Retype the data exactly, so that every line matches the original.

* DATA LISTING *
★ ★ ★ ★ ★

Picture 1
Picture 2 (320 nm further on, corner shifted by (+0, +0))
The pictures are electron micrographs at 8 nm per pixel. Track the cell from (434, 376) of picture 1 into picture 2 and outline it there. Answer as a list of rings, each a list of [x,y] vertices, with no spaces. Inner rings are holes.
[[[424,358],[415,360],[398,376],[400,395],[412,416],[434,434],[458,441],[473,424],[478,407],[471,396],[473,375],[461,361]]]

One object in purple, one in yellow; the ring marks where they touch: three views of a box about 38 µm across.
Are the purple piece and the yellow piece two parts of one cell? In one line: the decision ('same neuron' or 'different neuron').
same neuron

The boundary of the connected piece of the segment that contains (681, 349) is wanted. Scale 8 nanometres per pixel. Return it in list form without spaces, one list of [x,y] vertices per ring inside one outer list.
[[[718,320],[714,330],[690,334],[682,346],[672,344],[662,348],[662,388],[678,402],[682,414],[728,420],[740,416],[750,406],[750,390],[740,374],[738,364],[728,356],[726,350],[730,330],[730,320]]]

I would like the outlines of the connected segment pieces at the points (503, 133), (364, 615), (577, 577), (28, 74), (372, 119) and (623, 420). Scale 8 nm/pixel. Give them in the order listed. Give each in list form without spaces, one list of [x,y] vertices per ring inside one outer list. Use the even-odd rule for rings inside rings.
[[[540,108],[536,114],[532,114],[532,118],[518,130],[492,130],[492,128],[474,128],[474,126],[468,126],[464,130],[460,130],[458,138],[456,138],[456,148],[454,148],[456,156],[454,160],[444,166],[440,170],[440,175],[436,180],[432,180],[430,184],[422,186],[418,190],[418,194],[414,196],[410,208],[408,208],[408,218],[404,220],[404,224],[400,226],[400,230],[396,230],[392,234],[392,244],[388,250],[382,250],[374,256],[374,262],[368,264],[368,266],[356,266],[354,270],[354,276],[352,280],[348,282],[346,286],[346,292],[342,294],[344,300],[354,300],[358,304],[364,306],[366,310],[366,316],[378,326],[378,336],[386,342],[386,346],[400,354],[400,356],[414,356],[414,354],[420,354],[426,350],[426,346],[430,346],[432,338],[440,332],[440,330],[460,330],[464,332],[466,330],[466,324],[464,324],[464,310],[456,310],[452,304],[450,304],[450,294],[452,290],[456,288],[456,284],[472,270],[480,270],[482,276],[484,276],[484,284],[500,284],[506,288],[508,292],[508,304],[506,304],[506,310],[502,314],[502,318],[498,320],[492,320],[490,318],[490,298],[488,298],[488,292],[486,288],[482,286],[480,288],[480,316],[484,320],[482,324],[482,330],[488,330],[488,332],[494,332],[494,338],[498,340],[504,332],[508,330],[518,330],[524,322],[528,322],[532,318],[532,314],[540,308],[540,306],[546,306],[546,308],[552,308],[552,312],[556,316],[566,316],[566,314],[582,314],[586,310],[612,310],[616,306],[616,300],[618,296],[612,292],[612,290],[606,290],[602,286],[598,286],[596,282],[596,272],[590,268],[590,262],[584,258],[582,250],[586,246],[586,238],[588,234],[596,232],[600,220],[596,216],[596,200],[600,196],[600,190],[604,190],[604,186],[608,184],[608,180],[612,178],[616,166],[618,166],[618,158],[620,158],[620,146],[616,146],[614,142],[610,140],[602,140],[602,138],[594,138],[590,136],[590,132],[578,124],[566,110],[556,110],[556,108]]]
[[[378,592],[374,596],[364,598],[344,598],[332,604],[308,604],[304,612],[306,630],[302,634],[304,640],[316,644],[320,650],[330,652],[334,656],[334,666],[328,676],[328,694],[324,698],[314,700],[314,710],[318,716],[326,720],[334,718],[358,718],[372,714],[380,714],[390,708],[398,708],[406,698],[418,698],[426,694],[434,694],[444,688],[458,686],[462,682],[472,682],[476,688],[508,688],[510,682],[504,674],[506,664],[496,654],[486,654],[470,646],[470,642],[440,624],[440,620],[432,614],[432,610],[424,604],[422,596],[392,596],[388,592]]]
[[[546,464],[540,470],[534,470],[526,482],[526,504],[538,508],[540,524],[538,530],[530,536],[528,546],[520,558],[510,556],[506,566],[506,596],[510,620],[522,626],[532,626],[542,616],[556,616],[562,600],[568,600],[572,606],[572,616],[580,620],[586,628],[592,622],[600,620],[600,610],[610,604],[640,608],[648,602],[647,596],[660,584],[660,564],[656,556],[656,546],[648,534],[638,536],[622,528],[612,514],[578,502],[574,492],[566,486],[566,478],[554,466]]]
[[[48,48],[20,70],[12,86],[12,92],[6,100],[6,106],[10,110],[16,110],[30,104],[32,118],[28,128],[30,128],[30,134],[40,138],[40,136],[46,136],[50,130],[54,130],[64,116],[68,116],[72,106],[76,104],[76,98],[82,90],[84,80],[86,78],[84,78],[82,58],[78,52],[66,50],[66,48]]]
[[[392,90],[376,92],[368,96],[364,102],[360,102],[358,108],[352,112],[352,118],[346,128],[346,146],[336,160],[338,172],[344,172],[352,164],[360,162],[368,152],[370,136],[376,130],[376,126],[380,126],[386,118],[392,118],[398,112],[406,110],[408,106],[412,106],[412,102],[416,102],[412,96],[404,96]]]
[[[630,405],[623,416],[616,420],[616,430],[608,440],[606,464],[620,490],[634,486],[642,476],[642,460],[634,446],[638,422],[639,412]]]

★ ★ ★ ★ ★

* EXERCISE OUTPUT *
Picture 1
Picture 2 (320 nm further on, corner shifted by (+0, +0))
The pictures are electron micrographs at 8 nm per pixel. Track the cell from (434, 376) of picture 1 into picture 2 and outline it there. Answer as a list of rings, each a list of [x,y] vertices, with no spaces. Inner rings are holes.
[[[424,358],[415,360],[398,376],[400,395],[412,416],[434,434],[458,441],[473,424],[478,407],[471,396],[473,375],[461,361]]]

One object in purple, one in yellow; the ring marks where they touch: three views of a box about 38 µm across.
Are the purple piece and the yellow piece two parts of one cell? In one line: the decision ('same neuron' or 'different neuron').
same neuron

The boundary of the connected piece of the segment that contains (681, 349) is wanted. Scale 8 nanometres per pixel. Return it in list form without spaces, one list of [x,y] vertices per ring inside one outer list.
[[[718,320],[714,330],[690,334],[682,346],[672,344],[662,348],[662,388],[678,402],[682,414],[728,420],[740,416],[750,406],[750,390],[740,374],[738,364],[728,356],[726,350],[730,330],[730,320]]]

I would like the outlines of the connected segment pieces at the points (503, 133), (364, 615), (577, 577), (28, 74), (372, 119) and (623, 420). Scale 8 nm/pixel. Give them in the order listed. Give each in list form without spaces, one list of [x,y] vertices per ring inside one outer list. Use the even-odd rule for rings inside rings.
[[[540,108],[536,114],[532,114],[532,118],[518,130],[492,130],[492,128],[474,128],[474,126],[468,126],[464,130],[460,130],[458,138],[456,138],[456,148],[454,148],[456,156],[454,160],[444,166],[440,170],[440,175],[436,180],[432,180],[430,184],[422,186],[418,190],[418,194],[414,196],[410,208],[408,208],[408,218],[404,220],[404,224],[400,226],[400,230],[396,230],[392,234],[392,244],[388,250],[382,250],[374,256],[374,262],[368,264],[368,266],[356,266],[354,270],[354,276],[352,280],[348,282],[346,286],[346,292],[342,294],[344,300],[354,300],[358,304],[364,306],[366,310],[366,316],[378,326],[378,336],[386,342],[386,346],[400,354],[400,356],[414,356],[414,354],[420,354],[426,350],[426,346],[430,346],[432,338],[440,332],[440,330],[460,330],[464,332],[466,330],[466,324],[464,324],[464,310],[456,310],[452,304],[450,304],[450,294],[452,290],[456,288],[456,284],[472,270],[480,270],[482,276],[484,276],[484,284],[500,284],[506,288],[508,292],[508,304],[506,304],[506,310],[502,314],[502,318],[498,320],[492,320],[490,318],[490,298],[488,298],[488,292],[486,288],[482,286],[480,288],[480,316],[484,320],[482,324],[482,330],[488,330],[488,332],[494,332],[494,338],[498,340],[504,332],[508,330],[518,330],[524,322],[528,322],[532,318],[532,314],[540,308],[540,306],[546,306],[546,308],[552,308],[552,312],[556,316],[566,316],[566,314],[582,314],[586,310],[612,310],[616,306],[616,300],[618,296],[612,292],[612,290],[606,290],[602,286],[598,286],[596,282],[596,272],[590,268],[590,262],[584,258],[582,250],[586,246],[586,238],[588,234],[596,232],[600,220],[596,216],[596,200],[600,196],[600,190],[604,190],[604,186],[608,184],[608,180],[612,178],[616,166],[618,166],[618,158],[620,158],[620,146],[616,146],[614,142],[610,140],[602,140],[602,138],[594,138],[590,136],[590,132],[578,124],[566,110],[556,110],[556,108]]]
[[[378,592],[374,596],[364,598],[344,598],[332,604],[308,604],[304,612],[306,630],[302,634],[304,640],[316,644],[320,650],[330,652],[334,656],[334,666],[328,676],[328,694],[324,698],[314,700],[314,710],[318,716],[326,720],[334,718],[358,718],[372,714],[380,714],[390,708],[398,708],[406,698],[418,698],[426,694],[434,694],[444,688],[458,686],[462,682],[472,682],[476,688],[508,688],[510,682],[504,674],[506,664],[496,654],[486,654],[470,646],[470,642],[440,624],[440,620],[432,614],[432,610],[424,604],[422,596],[392,596],[388,592]]]
[[[546,464],[540,470],[534,470],[526,482],[526,504],[538,508],[540,524],[538,530],[530,536],[528,546],[520,558],[510,556],[506,566],[506,596],[510,620],[522,626],[532,626],[542,616],[556,616],[562,600],[568,600],[572,606],[572,616],[580,620],[586,628],[592,622],[600,620],[600,610],[610,604],[640,608],[648,602],[647,596],[660,584],[660,564],[656,556],[656,546],[648,534],[638,536],[622,528],[612,514],[578,502],[574,492],[566,486],[566,478],[554,466]]]
[[[48,48],[20,70],[12,86],[12,92],[6,100],[6,106],[10,110],[16,110],[30,104],[32,118],[28,128],[30,128],[30,134],[40,138],[40,136],[46,136],[50,130],[54,130],[64,116],[68,116],[72,106],[76,104],[76,98],[82,90],[84,80],[86,78],[84,78],[82,58],[78,52],[66,50],[66,48]]]
[[[392,90],[376,92],[368,96],[364,102],[360,102],[358,108],[352,112],[352,118],[346,128],[346,146],[336,160],[338,172],[344,172],[352,164],[360,162],[368,152],[370,136],[376,130],[376,126],[380,126],[386,118],[392,118],[398,112],[406,110],[408,106],[412,106],[412,102],[416,102],[412,96],[404,96]]]
[[[630,405],[623,416],[616,420],[616,430],[608,440],[606,464],[620,490],[634,486],[642,476],[642,460],[634,446],[638,422],[639,412]]]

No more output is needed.